De tal forma Chico foi nosso ghost writer nas últimas quatro décadas que, quando li “Budapeste”, não pude deixar de enxergar o seu rosto no protagonista, José Costa, ghost writer tão talentoso que em pouco tempo consegue fantasma-escrever até em húngaro; ghost writer tão talentoso que vê a sua mulher, Vanda, ficar caidinha pela prosa do alemão Kaspar Krabbe, para quem ele próprio escreveu o best-seller “O ginógrafo”.

Sintam o drama: emprestar, emprestar, não, vender em silêncio as palavras que serão usadas para conquistar o mundo, inclusive sua amada, qual uma versão boa-pinta de “Cyrano de Bergerac”. Quantos de nós, homens e mulheres, já não usamos as palavras de Chico para nossos propósitos? Ainda na semana passada, eu citava de passagem “Mulheres de Atenas”, dele com Augusto Boal, no meu arrazoado sobre a capital grega.

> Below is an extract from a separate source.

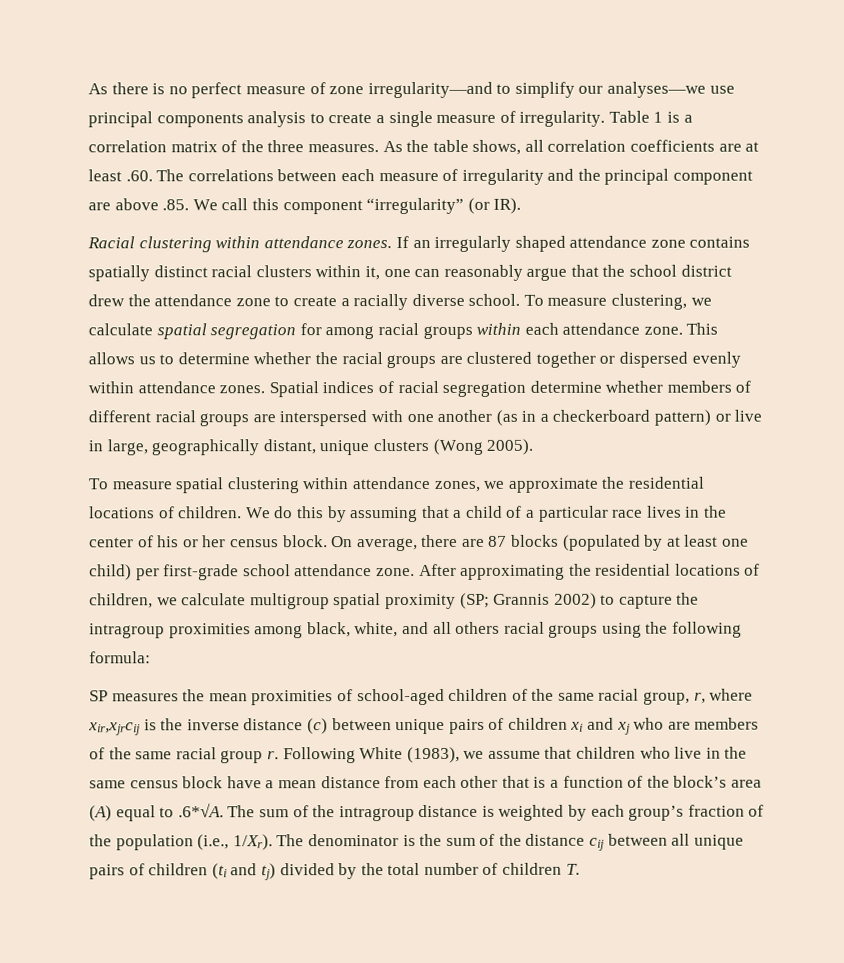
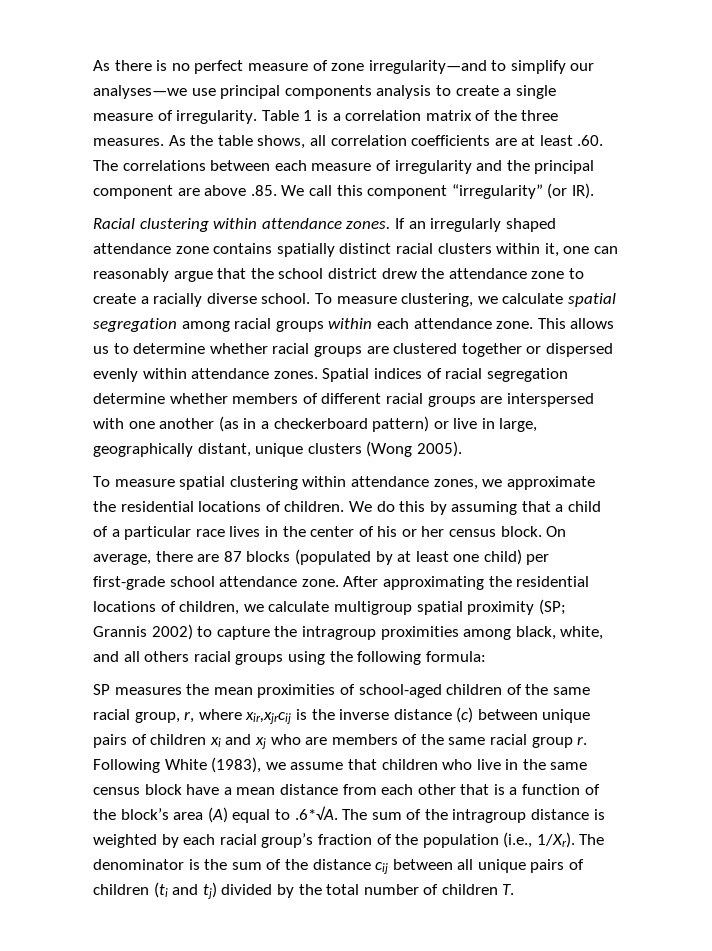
[299,323,322,336] for -> (177, 325) none
[314,352,338,365] the -> (268, 348) none
(625, 810) none -> [219,834,257,845] racial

Daí a admiração, daí a ponta (ou o pontapé) de inveja, ou melhor, daquele terno ressentimento que o ser humano guarda de quem lhe fez um grande bem. Chico Buarque só nos fez bem estes anos todos. Escreveu tanta coisa bonita. Viveu a sua vida em paz, longe da intrigalhada ou da ânsia pela celebridade máxima. De certa forma, ele vive as nossas vidas, porque, ao tão gentilmente agraciar-nos com os seus poemas, tornou-se parte delas. Dar-lhe os parabéns, então, é também, de fato e de direito, nos congratularmos.